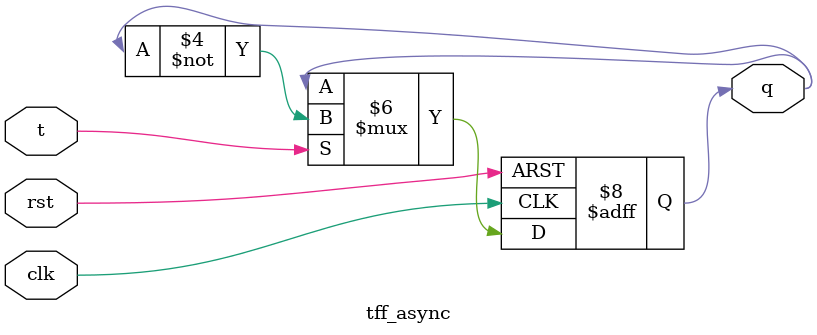
<source format=v>
module tff_async(input clk,rst,t,output reg q);
  always @(posedge clk or negedge rst) begin
    if(!rst) q<=0;
    else if(t==0) q<=q;
    else q<=~q;
  end
endmodule

</source>
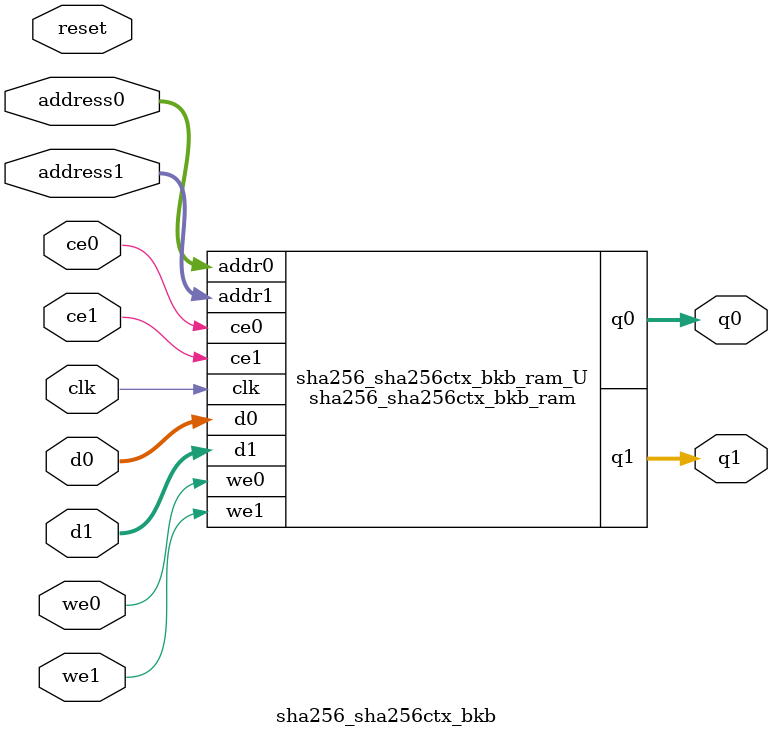
<source format=v>

`timescale 1 ns / 1 ps
module sha256_sha256ctx_bkb_ram (addr0, ce0, d0, we0, q0, addr1, ce1, d1, we1, q1,  clk);

parameter DWIDTH = 8;
parameter AWIDTH = 6;
parameter MEM_SIZE = 64;

input[AWIDTH-1:0] addr0;
input ce0;
input[DWIDTH-1:0] d0;
input we0;
output reg[DWIDTH-1:0] q0;
input[AWIDTH-1:0] addr1;
input ce1;
input[DWIDTH-1:0] d1;
input we1;
output reg[DWIDTH-1:0] q1;
input clk;

(* ram_style = "block" *)reg [DWIDTH-1:0] ram[0:MEM_SIZE-1];




always @(posedge clk)  
begin 
    if (ce0) 
    begin
        if (we0) 
        begin 
            ram[addr0] <= d0; 
            q0 <= d0;
        end 
        else 
            q0 <= ram[addr0];
    end
end


always @(posedge clk)  
begin 
    if (ce1) 
    begin
        if (we1) 
        begin 
            ram[addr1] <= d1; 
            q1 <= d1;
        end 
        else 
            q1 <= ram[addr1];
    end
end


endmodule


`timescale 1 ns / 1 ps
module sha256_sha256ctx_bkb(
    reset,
    clk,
    address0,
    ce0,
    we0,
    d0,
    q0,
    address1,
    ce1,
    we1,
    d1,
    q1);

parameter DataWidth = 32'd8;
parameter AddressRange = 32'd64;
parameter AddressWidth = 32'd6;
input reset;
input clk;
input[AddressWidth - 1:0] address0;
input ce0;
input we0;
input[DataWidth - 1:0] d0;
output[DataWidth - 1:0] q0;
input[AddressWidth - 1:0] address1;
input ce1;
input we1;
input[DataWidth - 1:0] d1;
output[DataWidth - 1:0] q1;



sha256_sha256ctx_bkb_ram sha256_sha256ctx_bkb_ram_U(
    .clk( clk ),
    .addr0( address0 ),
    .ce0( ce0 ),
    .d0( d0 ),
    .we0( we0 ),
    .q0( q0 ),
    .addr1( address1 ),
    .ce1( ce1 ),
    .d1( d1 ),
    .we1( we1 ),
    .q1( q1 ));

endmodule


</source>
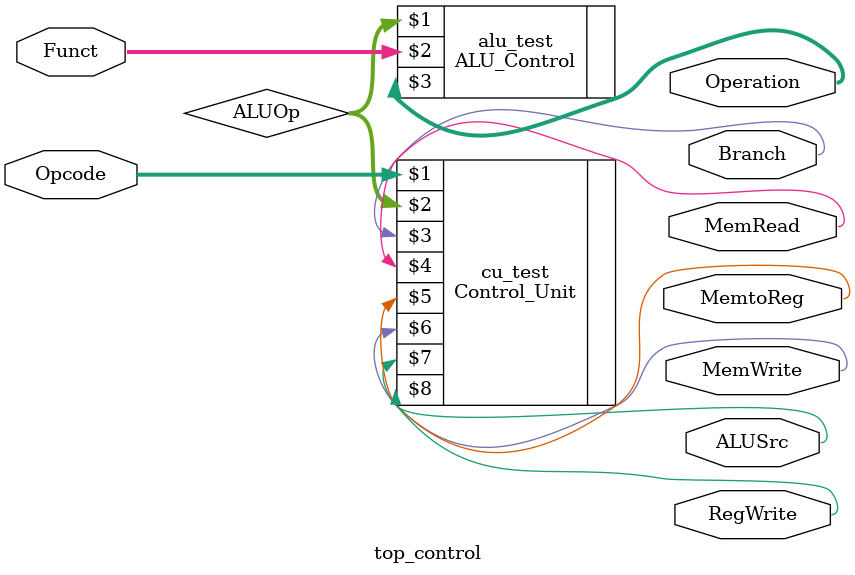
<source format=v>
`timescale 1ns / 1ps

module top_control(
    input [6:0] Opcode,           // 7-bit input Opcode representing instruction type
    input [3:0] Funct,           // 4-bit function code for ALU operation
    output Branch,                // Branch control signal
    output MemRead,               // Memory Read control signal
    output MemtoReg,              // Memory to Register control signal
    output MemWrite,              // Memory Write control signal
    output ALUSrc,                // ALU Source control signal (use of immediate or register)
    output RegWrite,              // Register Write control signal
    output [3:0] Operation        // ALU operation output
    );
    
    wire [1:0] ALUOp;  // Intermediate ALU operation control signal
    
    // Instantiate Control Unit to generate control signals based on Opcode
    Control_Unit cu_test(Opcode, ALUOp, Branch, MemRead, MemtoReg, MemWrite, ALUSrc, RegWrite);
    
    // Instantiate ALU Control to generate the ALU operation based on ALUOp
    ALU_Control alu_test(ALUOp, Funct, Operation);
    
endmodule


</source>
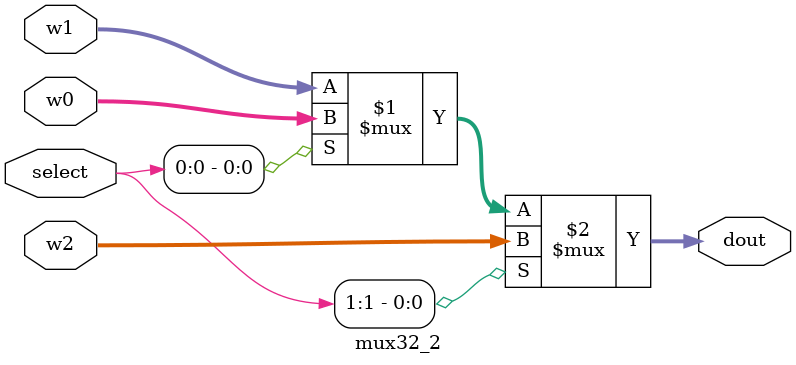
<source format=v>
module mux32_2 (
    input [1:0] select,
    input [31:0] w0,
    input [31:0] w1,
    input [31:0] w2,
    output [31:0] dout
);
// select == 3 일때도 w2를 사용하도록 함
  assign dout = select[1] ? w2 : (select[0] ? w0 : w1);

endmodule

</source>
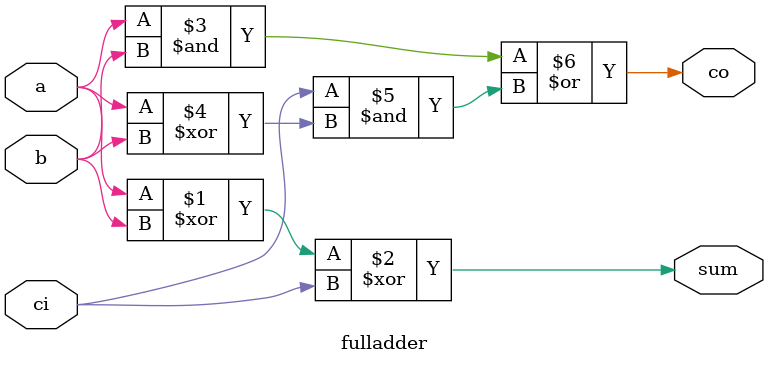
<source format=v>
module fulladder( sum, co, a, b, ci);

  input   a, b, ci;
  output  sum, co;

  assign sum = a^b^ci;
  assign co = (a&b)|ci&(a^b);

endmodule

</source>
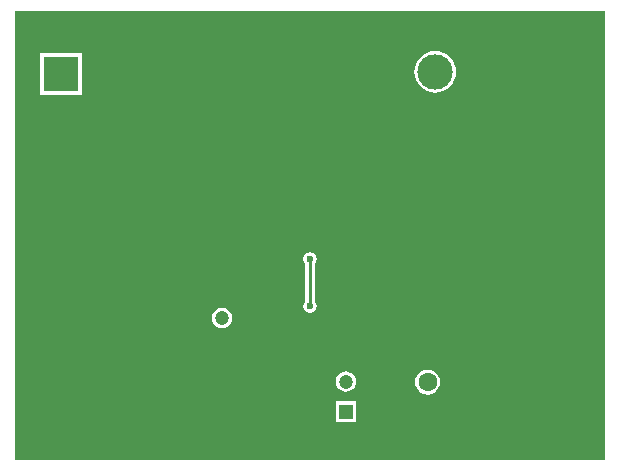
<source format=gbl>
G04*
G04 #@! TF.GenerationSoftware,Altium Limited,Altium Designer,20.1.12 (249)*
G04*
G04 Layer_Physical_Order=2*
G04 Layer_Color=16711680*
%FSLAX44Y44*%
%MOMM*%
G71*
G04*
G04 #@! TF.SameCoordinates,2AA84F29-7605-4DC1-95F6-89BBEAF3FCC8*
G04*
G04*
G04 #@! TF.FilePolarity,Positive*
G04*
G01*
G75*
%ADD36C,0.2540*%
%ADD37R,1.2000X1.2000*%
%ADD38C,1.2000*%
%ADD39R,1.2000X1.2000*%
%ADD40C,3.0000*%
%ADD41R,3.0000X3.0000*%
%ADD42C,1.6000*%
%ADD43R,1.6000X1.6000*%
%ADD44C,0.6000*%
G36*
X500000Y0D02*
X0D01*
Y380000D01*
X500000D01*
Y0D01*
D02*
G37*
%LPC*%
G36*
X356000Y346125D02*
X352562Y345786D01*
X349255Y344783D01*
X346208Y343154D01*
X343537Y340962D01*
X341345Y338292D01*
X339717Y335244D01*
X338714Y331938D01*
X338375Y328500D01*
X338714Y325061D01*
X339717Y321755D01*
X341345Y318708D01*
X343537Y316037D01*
X346208Y313845D01*
X349255Y312216D01*
X352562Y311213D01*
X356000Y310875D01*
X359438Y311213D01*
X362745Y312216D01*
X365792Y313845D01*
X368463Y316037D01*
X370654Y318708D01*
X372283Y321755D01*
X373286Y325061D01*
X373625Y328500D01*
X373286Y331938D01*
X372283Y335244D01*
X370654Y338292D01*
X368463Y340962D01*
X365792Y343154D01*
X362745Y344783D01*
X359438Y345786D01*
X356000Y346125D01*
D02*
G37*
G36*
X56540Y344040D02*
X21460D01*
Y308960D01*
X56540D01*
Y344040D01*
D02*
G37*
G36*
X250000Y175648D02*
X247838Y175219D01*
X246006Y173994D01*
X244781Y172162D01*
X244352Y170000D01*
X244781Y167838D01*
X246006Y166006D01*
X246115Y165933D01*
Y134067D01*
X246006Y133994D01*
X244781Y132162D01*
X244352Y130000D01*
X244781Y127838D01*
X246006Y126006D01*
X247838Y124781D01*
X250000Y124352D01*
X252162Y124781D01*
X253994Y126006D01*
X255219Y127838D01*
X255648Y130000D01*
X255219Y132162D01*
X253994Y133994D01*
X253885Y134067D01*
Y165933D01*
X253994Y166006D01*
X255219Y167838D01*
X255648Y170000D01*
X255219Y172162D01*
X253994Y173994D01*
X252162Y175219D01*
X250000Y175648D01*
D02*
G37*
G36*
X175400Y128614D02*
X173171Y128320D01*
X171093Y127460D01*
X169309Y126091D01*
X167940Y124307D01*
X167080Y122229D01*
X166786Y120000D01*
X167080Y117771D01*
X167940Y115693D01*
X169309Y113909D01*
X171093Y112540D01*
X173171Y111680D01*
X175400Y111386D01*
X177629Y111680D01*
X179707Y112540D01*
X181491Y113909D01*
X182860Y115693D01*
X183720Y117771D01*
X184014Y120000D01*
X183720Y122229D01*
X182860Y124307D01*
X181491Y126091D01*
X179707Y127460D01*
X177629Y128320D01*
X175400Y128614D01*
D02*
G37*
G36*
X280285Y74871D02*
X278056Y74578D01*
X275978Y73717D01*
X274194Y72348D01*
X272825Y70564D01*
X271965Y68487D01*
X271671Y66258D01*
X271965Y64028D01*
X272825Y61951D01*
X274194Y60167D01*
X275978Y58798D01*
X278056Y57937D01*
X280285Y57644D01*
X282514Y57937D01*
X284592Y58798D01*
X286376Y60167D01*
X287745Y61951D01*
X288605Y64028D01*
X288899Y66258D01*
X288605Y68487D01*
X287745Y70564D01*
X286376Y72348D01*
X284592Y73717D01*
X282514Y74578D01*
X280285Y74871D01*
D02*
G37*
G36*
X349520Y76331D02*
X346769Y75969D01*
X344205Y74907D01*
X342003Y73217D01*
X340313Y71016D01*
X339251Y68451D01*
X338889Y65700D01*
X339251Y62948D01*
X340313Y60384D01*
X342003Y58183D01*
X344205Y56493D01*
X346769Y55431D01*
X349520Y55069D01*
X352272Y55431D01*
X354836Y56493D01*
X357037Y58183D01*
X358727Y60384D01*
X359789Y62948D01*
X360151Y65700D01*
X359789Y68451D01*
X358727Y71016D01*
X357037Y73217D01*
X354836Y74907D01*
X352272Y75969D01*
X349520Y76331D01*
D02*
G37*
G36*
X288825Y49398D02*
X271745D01*
Y32318D01*
X288825D01*
Y49398D01*
D02*
G37*
%LPD*%
D36*
X349520Y40300D02*
X384700D01*
X385000Y40000D01*
X250000Y130000D02*
Y170000D01*
D37*
X150000Y120000D02*
D03*
D38*
X175400D02*
D03*
X280285Y66258D02*
D03*
D39*
Y40858D02*
D03*
D40*
X356000Y328500D02*
D03*
X164000Y251500D02*
D03*
D41*
X481000Y253500D02*
D03*
X39000Y326500D02*
D03*
D42*
X349520Y65700D02*
D03*
D43*
Y40300D02*
D03*
D44*
X260000Y80000D02*
D03*
X365000Y230000D02*
D03*
X455000Y345000D02*
D03*
X140000Y185000D02*
D03*
X365000Y160000D02*
D03*
X435000Y25000D02*
D03*
X120000Y30000D02*
D03*
X60000Y80000D02*
D03*
Y145000D02*
D03*
X440000Y160000D02*
D03*
X445000Y115000D02*
D03*
X250000Y130000D02*
D03*
Y170000D02*
D03*
M02*

</source>
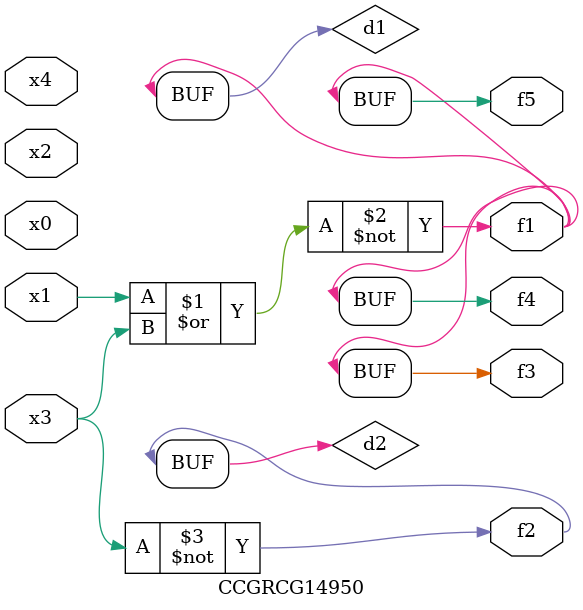
<source format=v>
module CCGRCG14950(
	input x0, x1, x2, x3, x4,
	output f1, f2, f3, f4, f5
);

	wire d1, d2;

	nor (d1, x1, x3);
	not (d2, x3);
	assign f1 = d1;
	assign f2 = d2;
	assign f3 = d1;
	assign f4 = d1;
	assign f5 = d1;
endmodule

</source>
* * * *
» What the exercise asks
The expected output is exactly the lines of the listing above between the line holding "X370654Y338292D01*" and the line holding "X171093Y127460D01*", inclusive.

» Task output
X370654Y338292D01*
X368463Y340962D01*
X365792Y343154D01*
X362745Y344783D01*
X359438Y345786D01*
X356000Y346125D01*
D02*
G37*
G36*
X56540Y344040D02*
X21460D01*
Y308960D01*
X56540D01*
Y344040D01*
D02*
G37*
G36*
X250000Y175648D02*
X247838Y175219D01*
X246006Y173994D01*
X244781Y172162D01*
X244352Y170000D01*
X244781Y167838D01*
X246006Y166006D01*
X246115Y165933D01*
Y134067D01*
X246006Y133994D01*
X244781Y132162D01*
X244352Y130000D01*
X244781Y127838D01*
X246006Y126006D01*
X247838Y124781D01*
X250000Y124352D01*
X252162Y124781D01*
X253994Y126006D01*
X255219Y127838D01*
X255648Y130000D01*
X255219Y132162D01*
X253994Y133994D01*
X253885Y134067D01*
Y165933D01*
X253994Y166006D01*
X255219Y167838D01*
X255648Y170000D01*
X255219Y172162D01*
X253994Y173994D01*
X252162Y175219D01*
X250000Y175648D01*
D02*
G37*
G36*
X175400Y128614D02*
X173171Y128320D01*
X171093Y127460D01*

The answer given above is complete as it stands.